Talking with other people for support- When survivors are able to talk about their abuse with others, something helpful happens. Survivors must choose their support people carefully and clearly ask for what they need. Seeking support from others will help you feel less alone and feel supported and understood. It is often best to talk to a professional counselor about issues related to the abuse you experienced: they are more likely to understand the trauma and its effects than friends or family. It is also helpful to seek support from a survivor support group. Being in a group with others who have PTSD may help reduce one's sense of isolation, rebuilding trust in others and provide a great opportunity to contribute to the recovery of other survivors who share the same experience as you.

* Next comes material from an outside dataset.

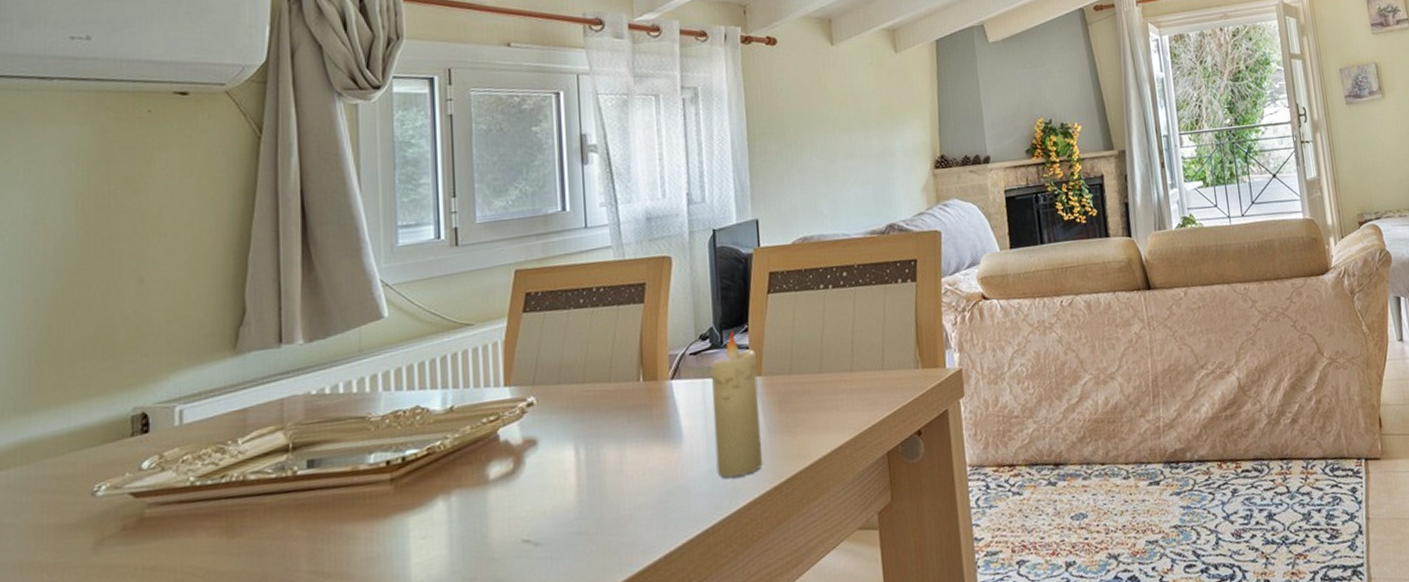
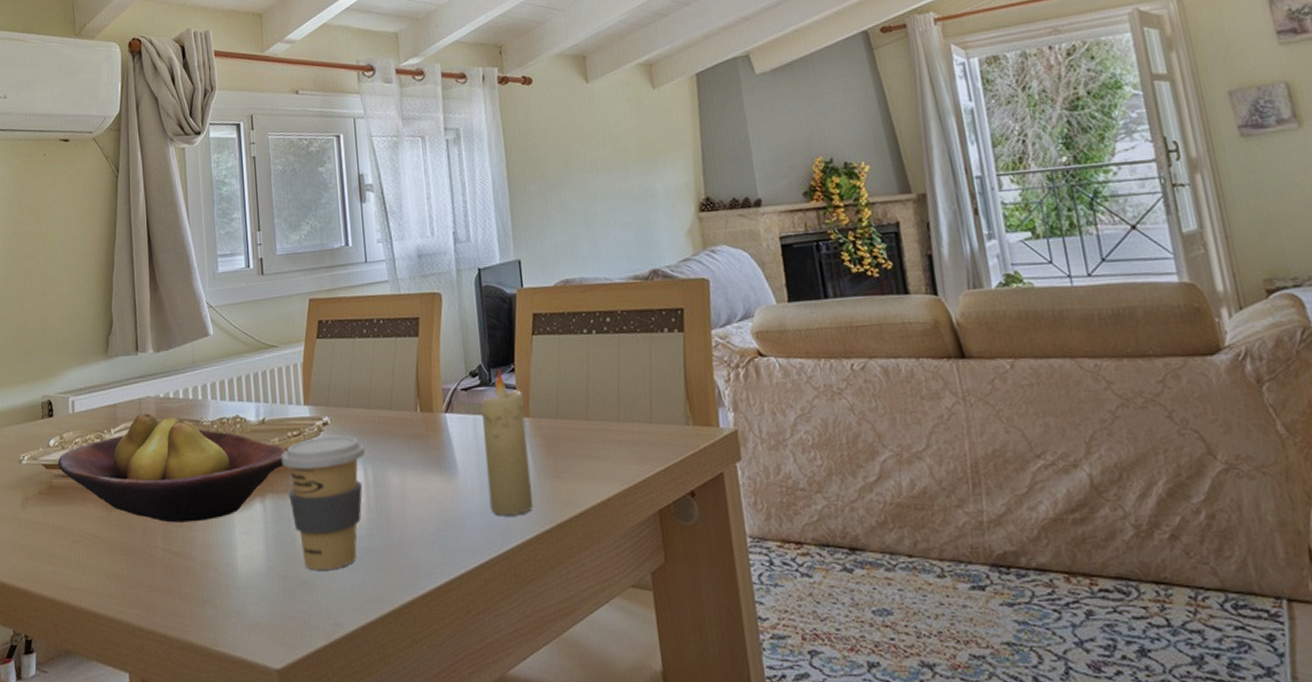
fruit bowl: none [153,414,481,540] -> present [57,412,287,523]
coffee cup: none [472,414,578,566] -> present [281,435,366,570]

Talking with your doctor about PTSD- Part of taking care of ourselves means mobilizing the helping resources around us. Our doctor can take care of our physical health better if he or she knows about our PTSD. Doctors can refer you to more specialized and expert help.
Taking prescribed medication to tackle PTSD- Many people with PTSD have found it helpful to take medication. It helps survivors to improve their sleep, panic, anxiety, irritability and anger.
Practicing relaxation skills- These can include prayer, listening to soothing music, spending time in nature, fishing, breathing exercises, meditation, muscular relaxation exercises, walking, etc. These activities will help reduce negative reactions to thoughts, feelings and perceptions.
Calling for help- Sometimes PTSD symptoms worsen and ordinary efforts at coping don't seem to work. Survivors may feel depressed or fearful, on edge. At these times, it is important to reach out and call your counselor, who can help you turn things around.